7 thoughts on “Joy of dancing

  1. Gail Rehbein says:

    What were you saying about exercising for pleasure 🙂 This is such a good example. I have a friend who took up dancing in her sixties through a community group like yours. She finds it immensely liberating.

    1. I know just how she feels.

  2. Heartening post … art for the people by the people … keep on truckin’ as the saying goes!

    1. You betcha.

  3. Aunt Beulah says:

    What fun! And it’s exercise of the best sort — moving your whole body. I think it is something I would do, given the opportunity. Maybe I should start looking around to see how to start an opportunity. I know many ladies who would flock to such exercise and enjoyment. And I thank you and admire you, Rachel.

    1. Best of luck finding a group—or starting a group. Ours began when one person, Jan Bolwell, got breast cancer and began to dance again … then two people approached her … It always starts with one person.
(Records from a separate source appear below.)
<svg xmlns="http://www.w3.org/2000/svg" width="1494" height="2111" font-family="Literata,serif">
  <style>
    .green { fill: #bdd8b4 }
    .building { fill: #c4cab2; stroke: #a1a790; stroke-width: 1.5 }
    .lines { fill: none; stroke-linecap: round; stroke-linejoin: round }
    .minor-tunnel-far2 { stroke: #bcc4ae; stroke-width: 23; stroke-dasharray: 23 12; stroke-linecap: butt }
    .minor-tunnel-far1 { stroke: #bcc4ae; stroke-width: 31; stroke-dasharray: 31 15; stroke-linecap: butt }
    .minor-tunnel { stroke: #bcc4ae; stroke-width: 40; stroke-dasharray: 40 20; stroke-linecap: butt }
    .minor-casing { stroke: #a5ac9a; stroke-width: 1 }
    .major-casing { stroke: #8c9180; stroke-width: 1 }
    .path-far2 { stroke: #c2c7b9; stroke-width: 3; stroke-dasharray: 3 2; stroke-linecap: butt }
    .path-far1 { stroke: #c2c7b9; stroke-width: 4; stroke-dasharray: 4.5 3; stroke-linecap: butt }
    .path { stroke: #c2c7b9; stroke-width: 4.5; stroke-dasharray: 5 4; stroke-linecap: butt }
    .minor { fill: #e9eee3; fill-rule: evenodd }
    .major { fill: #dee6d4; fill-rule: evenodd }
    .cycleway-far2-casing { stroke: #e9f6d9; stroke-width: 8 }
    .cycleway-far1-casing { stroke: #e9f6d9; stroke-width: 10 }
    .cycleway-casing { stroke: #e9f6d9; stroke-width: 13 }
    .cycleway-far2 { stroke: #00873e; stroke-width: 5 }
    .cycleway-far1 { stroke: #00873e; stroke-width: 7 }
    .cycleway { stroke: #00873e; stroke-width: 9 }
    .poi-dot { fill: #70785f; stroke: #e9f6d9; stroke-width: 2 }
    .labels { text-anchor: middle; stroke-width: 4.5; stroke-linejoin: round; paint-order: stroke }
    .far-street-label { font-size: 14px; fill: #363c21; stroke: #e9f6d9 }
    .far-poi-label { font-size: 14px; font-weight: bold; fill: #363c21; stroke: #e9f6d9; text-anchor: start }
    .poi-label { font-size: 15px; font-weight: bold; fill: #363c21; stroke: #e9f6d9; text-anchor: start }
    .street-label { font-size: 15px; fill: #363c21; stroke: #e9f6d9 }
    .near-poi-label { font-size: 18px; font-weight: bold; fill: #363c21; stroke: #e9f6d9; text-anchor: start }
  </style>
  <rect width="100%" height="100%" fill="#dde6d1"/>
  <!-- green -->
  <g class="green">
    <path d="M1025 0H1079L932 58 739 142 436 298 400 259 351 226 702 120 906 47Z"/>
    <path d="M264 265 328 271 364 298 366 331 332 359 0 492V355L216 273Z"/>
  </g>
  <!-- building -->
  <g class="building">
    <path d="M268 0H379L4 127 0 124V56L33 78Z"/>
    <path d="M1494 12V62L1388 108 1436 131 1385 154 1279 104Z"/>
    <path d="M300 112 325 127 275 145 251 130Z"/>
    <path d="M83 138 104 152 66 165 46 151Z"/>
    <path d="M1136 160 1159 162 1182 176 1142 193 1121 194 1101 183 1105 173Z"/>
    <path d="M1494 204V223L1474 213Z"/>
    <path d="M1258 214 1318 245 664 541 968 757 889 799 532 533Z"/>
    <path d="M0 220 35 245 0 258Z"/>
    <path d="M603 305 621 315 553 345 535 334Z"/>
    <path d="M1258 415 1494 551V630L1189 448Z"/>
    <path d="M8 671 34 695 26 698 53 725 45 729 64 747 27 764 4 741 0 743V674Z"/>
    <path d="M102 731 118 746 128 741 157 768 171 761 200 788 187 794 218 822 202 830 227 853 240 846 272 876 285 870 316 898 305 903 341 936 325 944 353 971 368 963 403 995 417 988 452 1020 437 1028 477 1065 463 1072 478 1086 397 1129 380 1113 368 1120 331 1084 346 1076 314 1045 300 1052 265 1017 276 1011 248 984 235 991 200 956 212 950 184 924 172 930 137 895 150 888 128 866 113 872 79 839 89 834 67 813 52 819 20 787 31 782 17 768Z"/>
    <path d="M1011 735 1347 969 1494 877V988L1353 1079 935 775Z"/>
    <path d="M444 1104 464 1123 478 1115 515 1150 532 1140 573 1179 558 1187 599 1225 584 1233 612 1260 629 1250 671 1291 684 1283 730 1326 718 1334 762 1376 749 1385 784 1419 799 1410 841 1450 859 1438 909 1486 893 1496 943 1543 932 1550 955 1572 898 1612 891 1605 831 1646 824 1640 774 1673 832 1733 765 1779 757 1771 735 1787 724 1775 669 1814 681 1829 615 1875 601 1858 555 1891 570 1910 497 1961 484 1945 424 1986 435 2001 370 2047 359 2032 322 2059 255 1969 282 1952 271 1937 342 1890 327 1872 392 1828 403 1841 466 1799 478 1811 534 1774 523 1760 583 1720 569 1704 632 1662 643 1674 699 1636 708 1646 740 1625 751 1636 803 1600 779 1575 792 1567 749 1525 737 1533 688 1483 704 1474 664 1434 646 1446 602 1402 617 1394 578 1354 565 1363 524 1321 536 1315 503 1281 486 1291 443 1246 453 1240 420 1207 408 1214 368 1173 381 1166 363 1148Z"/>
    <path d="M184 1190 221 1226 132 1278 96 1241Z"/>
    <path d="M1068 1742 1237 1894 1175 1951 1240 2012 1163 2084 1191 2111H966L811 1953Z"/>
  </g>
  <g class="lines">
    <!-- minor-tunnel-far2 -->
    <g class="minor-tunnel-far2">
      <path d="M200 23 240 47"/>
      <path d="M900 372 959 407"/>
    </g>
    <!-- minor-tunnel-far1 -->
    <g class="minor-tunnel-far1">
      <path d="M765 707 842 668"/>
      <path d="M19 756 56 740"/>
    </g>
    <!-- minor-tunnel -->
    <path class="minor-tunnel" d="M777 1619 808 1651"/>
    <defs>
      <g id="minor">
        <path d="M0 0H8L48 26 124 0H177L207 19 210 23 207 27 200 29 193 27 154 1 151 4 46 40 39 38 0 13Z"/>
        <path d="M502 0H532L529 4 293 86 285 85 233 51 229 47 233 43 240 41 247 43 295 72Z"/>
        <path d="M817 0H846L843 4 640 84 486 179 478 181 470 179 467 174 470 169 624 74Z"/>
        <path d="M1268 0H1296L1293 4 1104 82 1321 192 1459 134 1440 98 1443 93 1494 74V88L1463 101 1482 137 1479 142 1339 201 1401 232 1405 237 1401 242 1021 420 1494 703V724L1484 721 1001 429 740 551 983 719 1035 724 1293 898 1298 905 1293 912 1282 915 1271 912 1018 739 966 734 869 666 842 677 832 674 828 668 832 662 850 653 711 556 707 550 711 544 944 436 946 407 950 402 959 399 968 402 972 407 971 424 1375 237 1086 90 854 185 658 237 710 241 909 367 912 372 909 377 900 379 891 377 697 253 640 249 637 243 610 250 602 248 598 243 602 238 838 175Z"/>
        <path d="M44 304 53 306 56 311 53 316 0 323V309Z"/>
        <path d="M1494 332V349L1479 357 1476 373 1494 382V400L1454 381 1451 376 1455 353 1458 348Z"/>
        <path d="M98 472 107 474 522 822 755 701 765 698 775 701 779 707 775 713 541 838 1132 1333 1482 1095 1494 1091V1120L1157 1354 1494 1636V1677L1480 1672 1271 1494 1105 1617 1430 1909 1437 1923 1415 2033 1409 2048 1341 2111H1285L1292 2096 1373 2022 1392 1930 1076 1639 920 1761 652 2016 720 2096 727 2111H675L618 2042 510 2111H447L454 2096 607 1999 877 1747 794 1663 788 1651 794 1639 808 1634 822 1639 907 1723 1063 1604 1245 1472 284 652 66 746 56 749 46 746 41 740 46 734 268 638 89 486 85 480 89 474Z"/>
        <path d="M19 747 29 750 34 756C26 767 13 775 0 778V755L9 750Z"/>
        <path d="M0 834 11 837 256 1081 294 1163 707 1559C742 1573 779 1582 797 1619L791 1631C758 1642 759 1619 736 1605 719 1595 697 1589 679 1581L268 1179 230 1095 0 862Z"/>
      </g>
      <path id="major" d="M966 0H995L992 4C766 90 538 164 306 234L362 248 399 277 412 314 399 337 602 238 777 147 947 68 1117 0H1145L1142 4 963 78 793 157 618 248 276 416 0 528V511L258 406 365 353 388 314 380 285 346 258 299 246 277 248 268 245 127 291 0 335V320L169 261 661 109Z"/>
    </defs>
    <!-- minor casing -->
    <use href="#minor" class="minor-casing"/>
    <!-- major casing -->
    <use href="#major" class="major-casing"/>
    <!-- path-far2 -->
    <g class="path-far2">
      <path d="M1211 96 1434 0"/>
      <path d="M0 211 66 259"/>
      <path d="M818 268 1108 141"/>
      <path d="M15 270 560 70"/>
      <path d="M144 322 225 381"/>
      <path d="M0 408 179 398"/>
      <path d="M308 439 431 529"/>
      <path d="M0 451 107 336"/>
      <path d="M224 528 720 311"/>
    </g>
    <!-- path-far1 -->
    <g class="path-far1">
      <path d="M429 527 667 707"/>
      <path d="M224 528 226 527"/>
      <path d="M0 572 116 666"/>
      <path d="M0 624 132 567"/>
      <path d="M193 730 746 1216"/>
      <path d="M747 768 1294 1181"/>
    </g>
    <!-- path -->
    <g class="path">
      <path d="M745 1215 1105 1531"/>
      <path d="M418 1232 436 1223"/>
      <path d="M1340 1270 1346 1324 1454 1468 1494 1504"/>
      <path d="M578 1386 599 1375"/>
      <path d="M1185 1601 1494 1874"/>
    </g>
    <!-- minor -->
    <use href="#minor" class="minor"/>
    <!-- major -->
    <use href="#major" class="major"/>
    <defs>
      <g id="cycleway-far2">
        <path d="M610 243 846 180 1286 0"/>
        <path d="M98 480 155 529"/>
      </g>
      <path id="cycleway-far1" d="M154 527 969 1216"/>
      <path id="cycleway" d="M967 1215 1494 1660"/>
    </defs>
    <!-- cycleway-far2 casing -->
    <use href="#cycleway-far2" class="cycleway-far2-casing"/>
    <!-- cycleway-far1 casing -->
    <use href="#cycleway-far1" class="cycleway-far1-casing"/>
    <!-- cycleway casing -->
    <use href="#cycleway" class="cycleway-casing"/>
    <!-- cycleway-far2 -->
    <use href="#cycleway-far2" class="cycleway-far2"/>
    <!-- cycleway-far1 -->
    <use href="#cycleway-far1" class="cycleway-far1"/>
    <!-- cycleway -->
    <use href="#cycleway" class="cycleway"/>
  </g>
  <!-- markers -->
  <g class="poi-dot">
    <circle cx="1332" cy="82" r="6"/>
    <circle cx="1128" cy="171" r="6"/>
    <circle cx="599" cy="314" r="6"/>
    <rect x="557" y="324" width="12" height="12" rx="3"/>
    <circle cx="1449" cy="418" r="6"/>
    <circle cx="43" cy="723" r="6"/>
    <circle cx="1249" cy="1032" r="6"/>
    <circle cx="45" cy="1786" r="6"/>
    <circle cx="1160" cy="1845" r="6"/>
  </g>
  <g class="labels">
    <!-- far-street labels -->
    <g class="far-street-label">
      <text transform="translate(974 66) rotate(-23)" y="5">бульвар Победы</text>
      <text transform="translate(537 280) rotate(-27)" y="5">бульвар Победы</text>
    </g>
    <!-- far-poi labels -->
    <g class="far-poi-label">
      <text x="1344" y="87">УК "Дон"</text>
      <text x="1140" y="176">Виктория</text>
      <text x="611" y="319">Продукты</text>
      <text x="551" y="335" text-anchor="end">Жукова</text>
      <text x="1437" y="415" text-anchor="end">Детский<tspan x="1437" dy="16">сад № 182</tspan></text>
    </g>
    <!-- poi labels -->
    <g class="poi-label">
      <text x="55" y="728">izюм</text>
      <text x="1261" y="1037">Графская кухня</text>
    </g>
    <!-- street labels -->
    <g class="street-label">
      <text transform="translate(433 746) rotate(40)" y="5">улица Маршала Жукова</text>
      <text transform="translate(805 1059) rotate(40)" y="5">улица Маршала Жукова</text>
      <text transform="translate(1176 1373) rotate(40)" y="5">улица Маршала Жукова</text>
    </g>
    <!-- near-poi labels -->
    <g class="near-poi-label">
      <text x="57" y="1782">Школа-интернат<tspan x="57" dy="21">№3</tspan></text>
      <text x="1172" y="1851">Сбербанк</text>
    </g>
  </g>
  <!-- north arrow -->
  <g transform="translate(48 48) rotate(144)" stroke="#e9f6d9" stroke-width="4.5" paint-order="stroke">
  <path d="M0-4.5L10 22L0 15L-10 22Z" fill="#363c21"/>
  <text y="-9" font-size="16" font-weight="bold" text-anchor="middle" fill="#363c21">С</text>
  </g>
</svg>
Jan pointed out in a Q&A session last weekend that our choreography demanded more of the arms than the legs. No pirouettes, no sky-high leaps, and not much getting up and down off the floor, but dance we certainly do, and she always includes one very demanding dance to keep us on our toes. That was the fast relentless contemporary hula this year and we loved it.

  4. candidkay says:

    Oh, I love this! Bravery and abandon all in one fell swoop:). Not to mention the positive effect on hips and thighs.